_EXTRACTED TEXT_.
--------
Divorce can cause a lot of sleepless nights. Worries about joint property and investments, co-owned businesses, not to mention peace, happiness and the future can crowd the mind. But nothing ratchets up already-high anxiety more than worrying about your children. Fear about their feelings, their security and the potential long-term damage a divorce can cause can be overwhelming and even paralyzing. In fact, preoccupation about children can cause real health problems including stress, anxiety and high blood pressure.
But there is another way. I recently sat down with Dr. Jeremy Gaies to discuss collaborative divorce. Dr. Gaies is a clinical psychologist, family mediator, and author of two books, A Clear and Easy Guide to Collaborative Divorce and the co-author of Mindful Co-Parenting: A Child-Friendly Path through Divorce.
With nearly half of all marriages ending in divorce, children across the country are products of divorced families. That will have an enormous impact not just on individual families, but on our society as a whole. Are we doing right by our kids? Is there a way to improve outcomes?
Will the kids be ok?
--------
_PROVIDED RECORDS_.
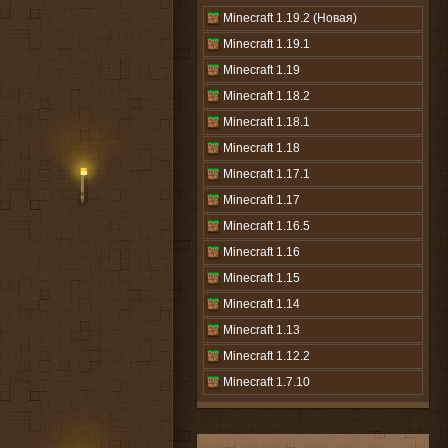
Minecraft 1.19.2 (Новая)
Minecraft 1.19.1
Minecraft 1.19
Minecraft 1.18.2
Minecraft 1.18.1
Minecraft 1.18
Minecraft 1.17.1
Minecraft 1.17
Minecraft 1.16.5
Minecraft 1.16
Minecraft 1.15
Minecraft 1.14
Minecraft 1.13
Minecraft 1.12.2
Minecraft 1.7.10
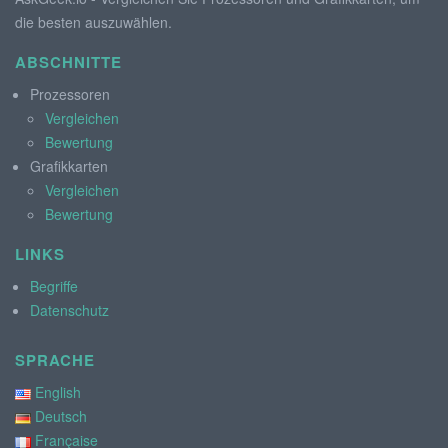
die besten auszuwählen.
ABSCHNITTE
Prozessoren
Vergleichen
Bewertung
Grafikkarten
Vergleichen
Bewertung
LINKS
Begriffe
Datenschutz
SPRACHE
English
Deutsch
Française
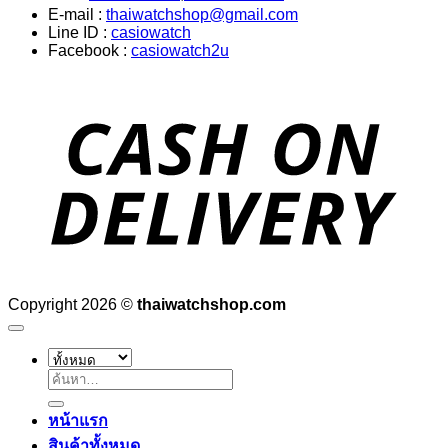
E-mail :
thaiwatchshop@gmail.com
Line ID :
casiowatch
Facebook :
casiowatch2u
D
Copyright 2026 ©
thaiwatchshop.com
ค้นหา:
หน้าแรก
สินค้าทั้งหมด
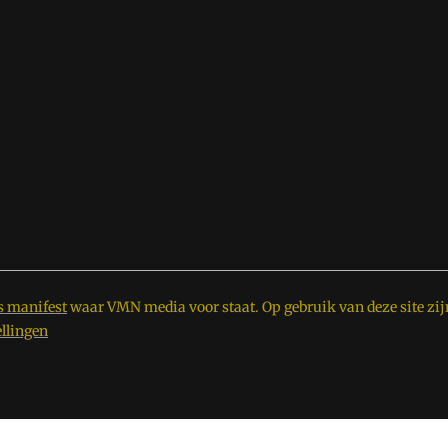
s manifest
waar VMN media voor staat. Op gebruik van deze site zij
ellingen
--------
_WHAT TO WORK ON_. Extract the passage of the collaborative divorce article between "With nearly half" and "to improve outcomes?", inclusive.

_PROBLEM SOLUTION_.
With nearly half of all marriages ending in divorce, children across the country are products of divorced families. That will have an enormous impact not just on individual families, but on our society as a whole. Are we doing right by our kids? Is there a way to improve outcomes?